• _Work required_:
State the number of lines in the listing below that contain the word "CrtYd", and nothing besides.
============================================================
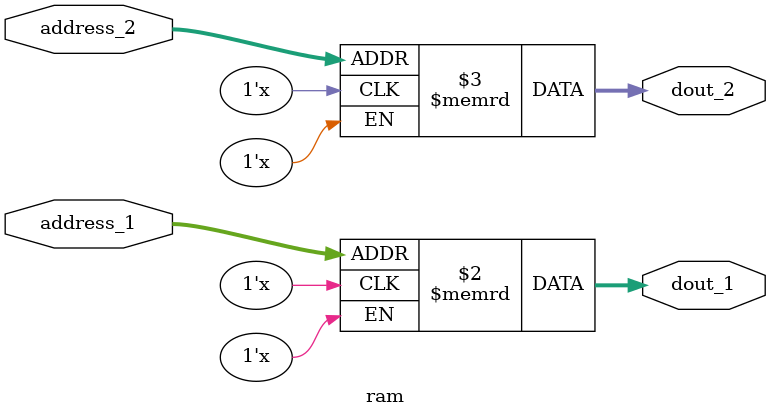
<source format=v>
`timescale 1ns/1ns

module ram(
	input wire [4:0] address_1,
	input wire [4:0] address_2,
	output reg [31:0] dout_1,
	output reg [31:0] dout_2
);

reg [31:0] mem [0:15];

always @* begin
	dout_1 = mem[address_1];
	dout_2 = mem[address_2];
end


endmodule


</source>
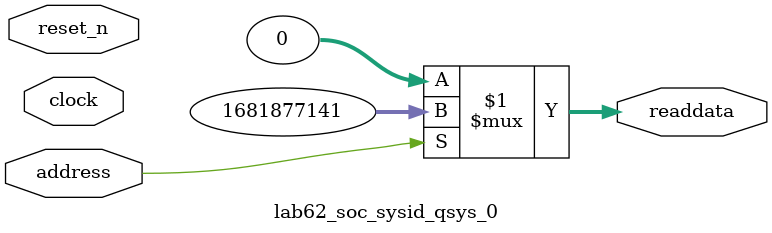
<source format=v>



// synthesis translate_off
`timescale 1ns / 1ps
// synthesis translate_on

// turn off superfluous verilog processor warnings 
// altera message_level Level1 
// altera message_off 10034 10035 10036 10037 10230 10240 10030 

module lab62_soc_sysid_qsys_0 (
               // inputs:
                address,
                clock,
                reset_n,

               // outputs:
                readdata
             )
;

  output  [ 31: 0] readdata;
  input            address;
  input            clock;
  input            reset_n;

  wire    [ 31: 0] readdata;
  //control_slave, which is an e_avalon_slave
  assign readdata = address ? 1681877141 : 0;

endmodule



</source>
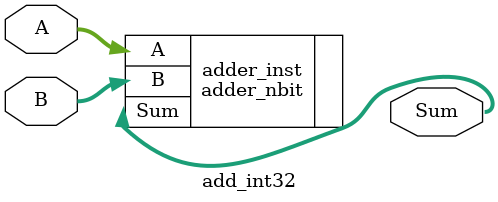
<source format=v>

module add_int32 #(
    parameter WIDTH = 32
)(
    input [WIDTH-1:0] A,
    input [WIDTH-1:0] B,
    output [WIDTH-1:0] Sum
);
    adder_nbit #(
        .WIDTH(WIDTH)
    ) adder_inst (
        .A(A),
        .B(B),
        .Sum(Sum)
    );
endmodule

</source>
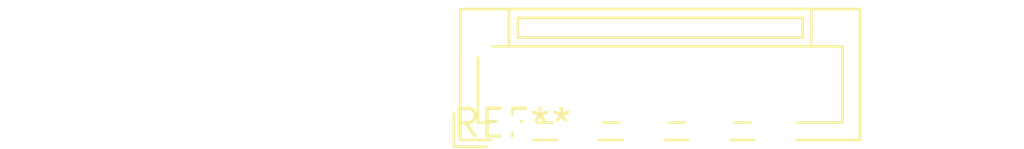
<source format=kicad_pcb>
(kicad_pcb (version 20240108) (generator pcbnew)

  (general
    (thickness 1.6)
  )

  (paper "A4")
  (layers
    (0 "F.Cu" signal)
    (31 "B.Cu" signal)
    (32 "B.Adhes" user "B.Adhesive")
    (33 "F.Adhes" user "F.Adhesive")
    (34 "B.Paste" user)
    (35 "F.Paste" user)
    (36 "B.SilkS" user "B.Silkscreen")
    (37 "F.SilkS" user "F.Silkscreen")
    (38 "B.Mask" user)
    (39 "F.Mask" user)
    (40 "Dwgs.User" user "User.Drawings")
    (41 "Cmts.User" user "User.Comments")
    (42 "Eco1.User" user "User.Eco1")
    (43 "Eco2.User" user "User.Eco2")
    (44 "Edge.Cuts" user)
    (45 "Margin" user)
    (46 "B.CrtYd" user "B.Courtyard")
    (47 "F.CrtYd" user "F.Courtyard")
    (48 "B.Fab" user)
    (49 "F.Fab" user)
    (50 "User.1" user)
    (51 "User.2" user)
    (52 "User.3" user)
    (53 "User.4" user)
    (54 "User.5" user)
    (55 "User.6" user)
    (56 "User.7" user)
    (57 "User.8" user)
    (58 "User.9" user)
  )

  (setup
    (pad_to_mask_clearance 0)
    (pcbplotparams
      (layerselection 0x00010fc_ffffffff)
      (plot_on_all_layers_selection 0x0000000_00000000)
      (disableapertmacros false)
      (usegerberextensions false)
      (usegerberattributes false)
      (usegerberadvancedattributes false)
      (creategerberjobfile false)
      (dashed_line_dash_ratio 12.000000)
      (dashed_line_gap_ratio 3.000000)
      (svgprecision 4)
      (plotframeref false)
      (viasonmask false)
      (mode 1)
      (useauxorigin false)
      (hpglpennumber 1)
      (hpglpenspeed 20)
      (hpglpendiameter 15.000000)
      (dxfpolygonmode false)
      (dxfimperialunits false)
      (dxfusepcbnewfont false)
      (psnegative false)
      (psa4output false)
      (plotreference false)
      (plotvalue false)
      (plotinvisibletext false)
      (sketchpadsonfab false)
      (subtractmaskfromsilk false)
      (outputformat 1)
      (mirror false)
      (drillshape 1)
      (scaleselection 1)
      (outputdirectory "")
    )
  )

  (net 0 "")

  (footprint "JST_ZE_B10B-ZESK-1D_1x10_P1.50mm_Vertical" (layer "F.Cu") (at 0 0))

)

</source>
============================================================
• _Response area_:
2